If you access Windows applications via Citrix, and it is a fairly modern Citrix server chances are you can just start your Citrix receiver, give server, username and password; and voila you get your applications immediately (without the need to start a browser and log on to the Citrix portal). For me this worked easily on Windows, Android and iOS. But not on Linux. The Linux (and probably Unix) Citrix receiver (wfcmgr) has more weird features, and it is more… compliant.
PNAgent/config.xml
The key to everything is a little file:
http://portal.mycompany.com/Citrix/PNAgent/config.xml
On all platforms except Linux/Unix you can just give Server
http://portal.mycompany.com
but on Linux/Unix, you need to give the Server URL. Well that is kind of easy to figure out.

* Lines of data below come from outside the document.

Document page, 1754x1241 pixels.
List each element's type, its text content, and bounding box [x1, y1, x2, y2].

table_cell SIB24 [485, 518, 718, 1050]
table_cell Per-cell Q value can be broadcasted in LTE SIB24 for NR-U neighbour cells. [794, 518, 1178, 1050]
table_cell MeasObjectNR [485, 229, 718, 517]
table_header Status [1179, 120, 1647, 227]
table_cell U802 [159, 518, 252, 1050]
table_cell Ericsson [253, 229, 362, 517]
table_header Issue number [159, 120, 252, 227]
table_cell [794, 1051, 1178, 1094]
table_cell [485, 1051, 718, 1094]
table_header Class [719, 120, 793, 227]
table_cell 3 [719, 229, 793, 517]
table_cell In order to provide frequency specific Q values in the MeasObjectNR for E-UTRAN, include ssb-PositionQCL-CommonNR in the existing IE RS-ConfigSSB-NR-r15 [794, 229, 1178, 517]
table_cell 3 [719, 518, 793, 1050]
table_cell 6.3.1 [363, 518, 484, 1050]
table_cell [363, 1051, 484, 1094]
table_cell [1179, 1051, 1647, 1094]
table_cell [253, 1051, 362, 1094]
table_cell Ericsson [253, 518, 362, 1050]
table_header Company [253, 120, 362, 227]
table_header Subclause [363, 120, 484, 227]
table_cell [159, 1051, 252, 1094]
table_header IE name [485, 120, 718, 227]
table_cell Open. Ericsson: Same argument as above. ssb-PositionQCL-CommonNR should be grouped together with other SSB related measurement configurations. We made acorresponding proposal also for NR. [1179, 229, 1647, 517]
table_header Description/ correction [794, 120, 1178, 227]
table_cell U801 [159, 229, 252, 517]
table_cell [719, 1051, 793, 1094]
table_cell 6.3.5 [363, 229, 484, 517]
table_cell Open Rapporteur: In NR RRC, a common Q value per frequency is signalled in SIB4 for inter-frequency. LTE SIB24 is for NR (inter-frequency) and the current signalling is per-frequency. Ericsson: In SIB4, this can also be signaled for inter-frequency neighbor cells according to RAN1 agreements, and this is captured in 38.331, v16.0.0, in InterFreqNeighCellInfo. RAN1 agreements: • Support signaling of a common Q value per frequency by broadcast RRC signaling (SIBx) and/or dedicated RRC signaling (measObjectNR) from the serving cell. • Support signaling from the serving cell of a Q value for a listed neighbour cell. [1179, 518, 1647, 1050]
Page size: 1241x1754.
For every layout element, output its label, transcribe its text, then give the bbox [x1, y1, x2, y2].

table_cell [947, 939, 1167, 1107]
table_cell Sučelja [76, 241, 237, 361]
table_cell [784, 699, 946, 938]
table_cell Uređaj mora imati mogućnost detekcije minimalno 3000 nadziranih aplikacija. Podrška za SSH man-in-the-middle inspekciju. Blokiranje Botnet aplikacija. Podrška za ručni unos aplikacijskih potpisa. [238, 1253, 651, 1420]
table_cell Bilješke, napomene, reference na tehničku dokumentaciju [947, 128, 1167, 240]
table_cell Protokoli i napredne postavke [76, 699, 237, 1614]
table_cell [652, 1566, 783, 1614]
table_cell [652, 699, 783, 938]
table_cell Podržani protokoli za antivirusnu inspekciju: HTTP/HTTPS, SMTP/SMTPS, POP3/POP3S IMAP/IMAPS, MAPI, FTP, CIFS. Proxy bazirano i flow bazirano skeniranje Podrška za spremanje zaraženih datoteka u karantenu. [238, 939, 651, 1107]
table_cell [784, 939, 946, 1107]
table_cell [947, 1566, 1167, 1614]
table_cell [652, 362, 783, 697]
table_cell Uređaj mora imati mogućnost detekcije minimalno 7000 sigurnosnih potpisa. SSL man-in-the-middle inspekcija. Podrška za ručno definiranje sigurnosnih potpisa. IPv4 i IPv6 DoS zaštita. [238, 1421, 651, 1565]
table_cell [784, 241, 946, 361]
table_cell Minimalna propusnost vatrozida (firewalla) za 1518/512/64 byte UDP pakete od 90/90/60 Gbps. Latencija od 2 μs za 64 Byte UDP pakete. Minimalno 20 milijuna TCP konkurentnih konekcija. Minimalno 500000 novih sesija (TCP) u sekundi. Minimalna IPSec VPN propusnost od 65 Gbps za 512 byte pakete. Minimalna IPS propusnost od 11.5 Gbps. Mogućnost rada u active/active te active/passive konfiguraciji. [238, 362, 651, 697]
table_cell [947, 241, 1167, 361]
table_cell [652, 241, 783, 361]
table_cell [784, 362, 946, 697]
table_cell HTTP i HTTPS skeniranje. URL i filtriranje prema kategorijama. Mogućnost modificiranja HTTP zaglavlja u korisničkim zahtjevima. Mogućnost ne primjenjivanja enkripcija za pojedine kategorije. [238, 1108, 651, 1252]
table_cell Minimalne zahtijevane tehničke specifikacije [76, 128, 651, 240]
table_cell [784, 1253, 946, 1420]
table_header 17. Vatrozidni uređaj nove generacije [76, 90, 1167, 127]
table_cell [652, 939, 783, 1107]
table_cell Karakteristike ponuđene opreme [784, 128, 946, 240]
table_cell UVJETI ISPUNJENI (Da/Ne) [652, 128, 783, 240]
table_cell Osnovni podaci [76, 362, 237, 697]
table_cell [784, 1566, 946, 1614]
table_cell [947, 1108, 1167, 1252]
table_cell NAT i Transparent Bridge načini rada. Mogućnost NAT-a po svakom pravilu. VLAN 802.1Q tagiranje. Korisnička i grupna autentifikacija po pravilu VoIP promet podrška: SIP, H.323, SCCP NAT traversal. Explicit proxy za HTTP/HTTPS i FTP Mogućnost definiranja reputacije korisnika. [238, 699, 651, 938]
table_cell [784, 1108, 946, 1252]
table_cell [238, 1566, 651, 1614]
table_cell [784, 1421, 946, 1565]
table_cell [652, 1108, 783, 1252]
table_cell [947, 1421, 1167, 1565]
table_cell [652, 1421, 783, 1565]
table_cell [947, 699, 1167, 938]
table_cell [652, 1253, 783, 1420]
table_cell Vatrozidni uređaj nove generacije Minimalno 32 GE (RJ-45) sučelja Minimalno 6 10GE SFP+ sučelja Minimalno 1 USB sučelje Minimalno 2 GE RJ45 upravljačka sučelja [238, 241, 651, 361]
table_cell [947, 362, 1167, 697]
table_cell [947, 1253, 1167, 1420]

Connection View vs Citrix XenApp View
If you just want your applications right away, in the View menu in wfcmgr you need to switch to Citrix XenApp view. After that, start making settings under the Tools menu. I wasted hours in the useless Connection View.
Overriding in config.xml
Maybe, at this point, you are already up and running. Good for you! If not, keep reeding. In the config.xml-file, you can find the following lines:
<LogonMethod>sson</LogonMethod>
<LogonMethod>prompt</LogonMethod>
First one means that Single-sign-on is ok. Second one means that user/password is ok. My file did not contain the “prompt” line, nevertheless the iOS and Android app (and probably also Windows) did use the prompt mode, ignoring the policys from the file – and getting away with it (yes, Wireshark was involved at this point). But the Linux client is dead compliant, and failes with no useful error message. I really put lots of effort into running the Linux client through a NTML-proxy to get SSON – totally wasted.
So, I downloaded the confix.xml file. I replaced sson with prompt. Then I hosted the confix.xml file on my local webserver:
http://localhost/Citrix/PNAgent/config.xml
That almost worked. But the clever (stupid!) wfcmgr then replaced all URLs in the files from portal.mycompany.com
to localhost
. And since I dont have a full Citrix server, it didnt find things like enum.aspx (on localhost). Well, turns out there are plenty of things like:
<Location replaceServerLocation="true" modifiable="true" ...
that you can change into
<Location replaceServerLocation="false" modifiable="false" ...
and then it does not destroy the URLs anymore. Now it worked!